__What to work on__: Update the lines from the start of the records through the line containing "The legends interpret" by replacing each "Romney" with "Republican" and keeping everything else the same. Don't include the pictures in your answer.

__Input material__:

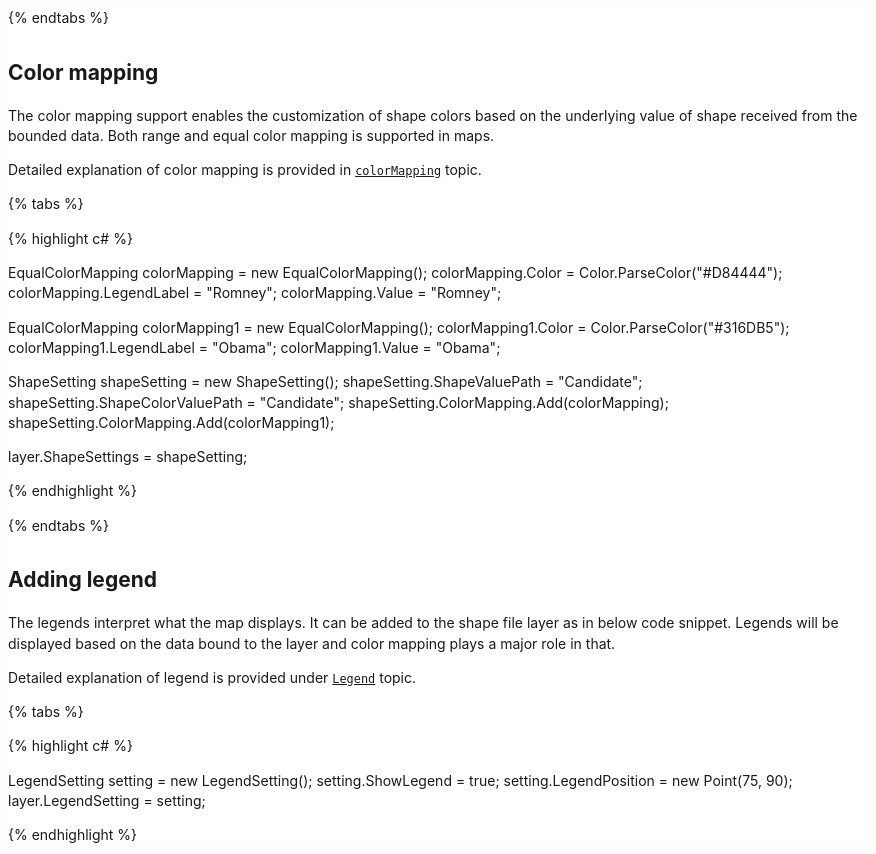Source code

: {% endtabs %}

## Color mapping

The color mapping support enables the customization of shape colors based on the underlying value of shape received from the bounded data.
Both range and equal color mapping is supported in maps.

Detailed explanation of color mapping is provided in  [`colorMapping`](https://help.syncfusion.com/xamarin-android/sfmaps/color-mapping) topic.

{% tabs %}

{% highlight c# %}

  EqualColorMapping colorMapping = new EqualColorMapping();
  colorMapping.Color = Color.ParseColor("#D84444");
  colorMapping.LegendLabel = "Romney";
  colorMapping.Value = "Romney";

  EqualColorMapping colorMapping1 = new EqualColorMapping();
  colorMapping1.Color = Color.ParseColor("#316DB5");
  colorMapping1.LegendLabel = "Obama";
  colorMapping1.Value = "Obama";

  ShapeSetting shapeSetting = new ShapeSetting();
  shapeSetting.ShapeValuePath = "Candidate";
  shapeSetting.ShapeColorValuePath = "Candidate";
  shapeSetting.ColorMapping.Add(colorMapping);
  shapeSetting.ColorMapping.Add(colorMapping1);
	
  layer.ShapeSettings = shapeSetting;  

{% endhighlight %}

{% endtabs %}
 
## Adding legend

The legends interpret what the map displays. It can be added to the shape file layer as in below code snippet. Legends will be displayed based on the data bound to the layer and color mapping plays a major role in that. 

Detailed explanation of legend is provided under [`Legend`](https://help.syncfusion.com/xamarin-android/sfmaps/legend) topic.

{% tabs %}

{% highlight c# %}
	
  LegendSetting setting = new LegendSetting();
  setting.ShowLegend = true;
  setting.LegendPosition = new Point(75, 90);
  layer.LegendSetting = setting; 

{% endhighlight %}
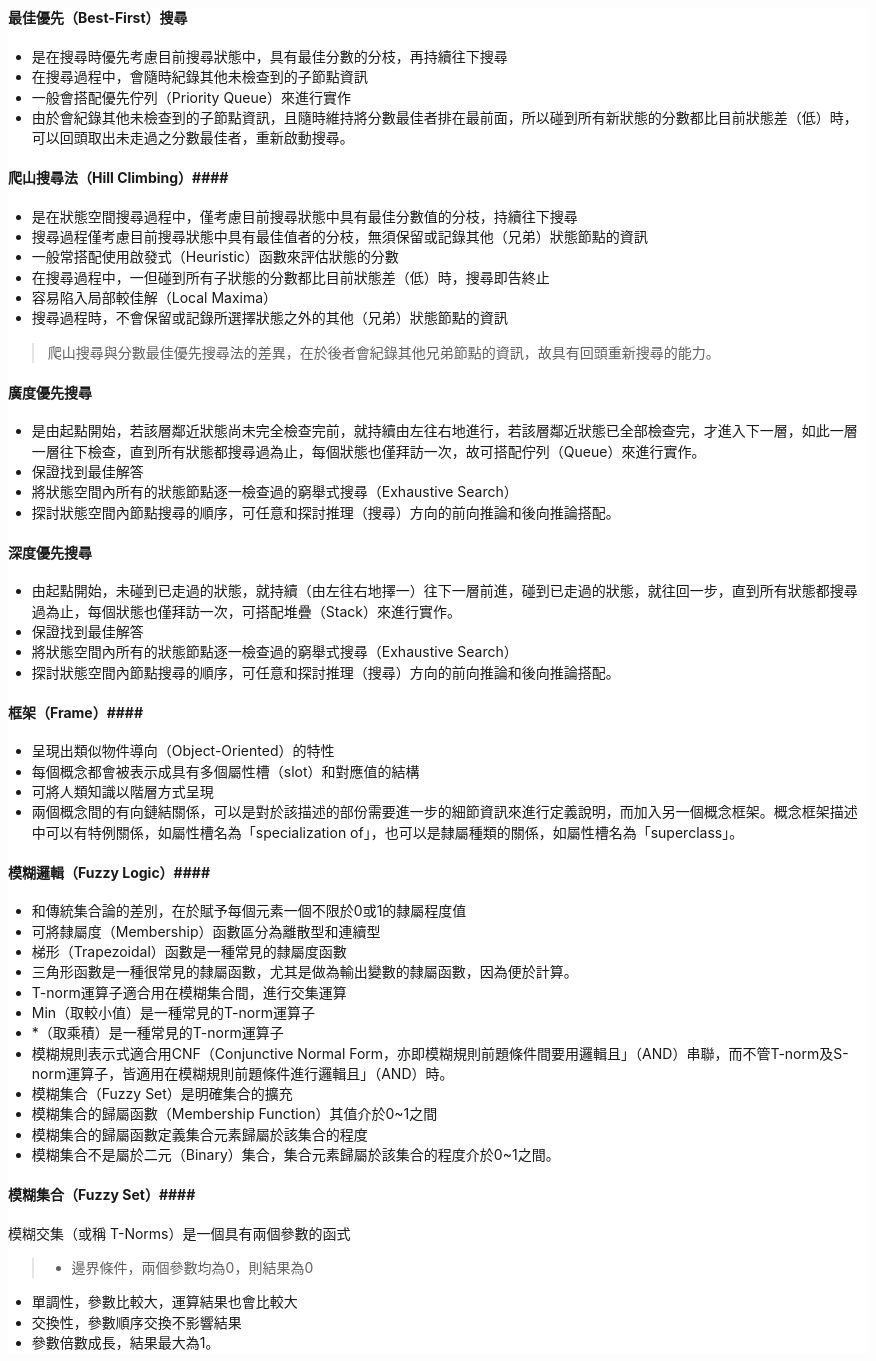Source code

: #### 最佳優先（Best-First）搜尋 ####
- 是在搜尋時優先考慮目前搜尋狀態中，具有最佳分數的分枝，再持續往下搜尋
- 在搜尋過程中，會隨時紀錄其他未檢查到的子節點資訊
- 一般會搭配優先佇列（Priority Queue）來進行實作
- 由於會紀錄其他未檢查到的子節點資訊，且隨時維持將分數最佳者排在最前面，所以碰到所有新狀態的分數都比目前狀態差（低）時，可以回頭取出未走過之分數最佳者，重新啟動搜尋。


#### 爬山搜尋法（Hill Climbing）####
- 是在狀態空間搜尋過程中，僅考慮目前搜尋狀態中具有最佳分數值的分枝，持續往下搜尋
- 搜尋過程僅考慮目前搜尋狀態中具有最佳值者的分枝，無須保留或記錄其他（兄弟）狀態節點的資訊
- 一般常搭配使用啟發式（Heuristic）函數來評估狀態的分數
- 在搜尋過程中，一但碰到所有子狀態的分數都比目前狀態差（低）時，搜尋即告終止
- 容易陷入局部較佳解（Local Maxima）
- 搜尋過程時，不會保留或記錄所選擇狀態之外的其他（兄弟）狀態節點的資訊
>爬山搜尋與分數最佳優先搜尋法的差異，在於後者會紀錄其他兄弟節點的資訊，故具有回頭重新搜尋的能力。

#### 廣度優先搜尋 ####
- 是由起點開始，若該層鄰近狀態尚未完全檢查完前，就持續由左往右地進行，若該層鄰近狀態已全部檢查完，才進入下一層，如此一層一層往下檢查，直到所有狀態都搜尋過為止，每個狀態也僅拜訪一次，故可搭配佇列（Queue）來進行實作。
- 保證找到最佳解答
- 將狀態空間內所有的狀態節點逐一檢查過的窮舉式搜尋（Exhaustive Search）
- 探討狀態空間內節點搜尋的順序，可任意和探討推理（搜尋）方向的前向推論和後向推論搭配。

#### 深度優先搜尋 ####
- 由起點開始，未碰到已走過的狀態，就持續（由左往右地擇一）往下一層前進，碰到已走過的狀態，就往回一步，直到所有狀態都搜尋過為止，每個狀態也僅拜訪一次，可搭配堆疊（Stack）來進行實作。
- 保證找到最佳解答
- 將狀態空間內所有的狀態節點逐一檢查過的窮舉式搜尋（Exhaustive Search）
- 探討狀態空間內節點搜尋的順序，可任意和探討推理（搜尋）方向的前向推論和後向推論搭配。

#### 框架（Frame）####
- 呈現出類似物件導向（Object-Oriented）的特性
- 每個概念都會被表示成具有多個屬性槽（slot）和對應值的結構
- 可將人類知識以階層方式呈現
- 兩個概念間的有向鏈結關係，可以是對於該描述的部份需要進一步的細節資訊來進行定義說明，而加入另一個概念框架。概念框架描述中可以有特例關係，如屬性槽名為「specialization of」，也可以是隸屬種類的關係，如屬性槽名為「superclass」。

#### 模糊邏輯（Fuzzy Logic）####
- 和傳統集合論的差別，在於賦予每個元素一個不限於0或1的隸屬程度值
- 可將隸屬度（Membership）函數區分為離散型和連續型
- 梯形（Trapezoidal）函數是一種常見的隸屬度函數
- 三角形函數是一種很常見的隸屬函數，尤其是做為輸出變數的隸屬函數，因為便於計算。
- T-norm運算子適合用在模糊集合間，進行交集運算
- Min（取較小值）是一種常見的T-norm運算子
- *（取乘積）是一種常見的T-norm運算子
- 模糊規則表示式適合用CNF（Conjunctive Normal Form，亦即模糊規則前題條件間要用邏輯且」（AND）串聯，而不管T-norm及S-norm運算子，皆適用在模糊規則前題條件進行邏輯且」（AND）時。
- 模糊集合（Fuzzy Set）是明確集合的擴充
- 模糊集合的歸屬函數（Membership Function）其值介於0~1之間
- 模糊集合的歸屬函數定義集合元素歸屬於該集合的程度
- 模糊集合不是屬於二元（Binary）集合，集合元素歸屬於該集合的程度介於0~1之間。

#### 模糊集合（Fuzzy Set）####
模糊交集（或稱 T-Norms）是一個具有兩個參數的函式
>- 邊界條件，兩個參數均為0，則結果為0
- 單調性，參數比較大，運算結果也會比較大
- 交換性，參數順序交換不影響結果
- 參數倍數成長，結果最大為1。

__Solution to the problem__:
Source code

: {% endtabs %}

## Color mapping

The color mapping support enables the customization of shape colors based on the underlying value of shape received from the bounded data.
Both range and equal color mapping is supported in maps.

Detailed explanation of color mapping is provided in  [`colorMapping`](https://help.syncfusion.com/xamarin-android/sfmaps/color-mapping) topic.

{% tabs %}

{% highlight c# %}

  EqualColorMapping colorMapping = new EqualColorMapping();
  colorMapping.Color = Color.ParseColor("#D84444");
  colorMapping.LegendLabel = "Republican";
  colorMapping.Value = "Republican";

  EqualColorMapping colorMapping1 = new EqualColorMapping();
  colorMapping1.Color = Color.ParseColor("#316DB5");
  colorMapping1.LegendLabel = "Obama";
  colorMapping1.Value = "Obama";

  ShapeSetting shapeSetting = new ShapeSetting();
  shapeSetting.ShapeValuePath = "Candidate";
  shapeSetting.ShapeColorValuePath = "Candidate";
  shapeSetting.ColorMapping.Add(colorMapping);
  shapeSetting.ColorMapping.Add(colorMapping1);
	
  layer.ShapeSettings = shapeSetting;  

{% endhighlight %}

{% endtabs %}
 
## Adding legend

The legends interpret what the map displays. It can be added to the shape file layer as in below code snippet. Legends will be displayed based on the data bound to the layer and color mapping plays a major role in that. 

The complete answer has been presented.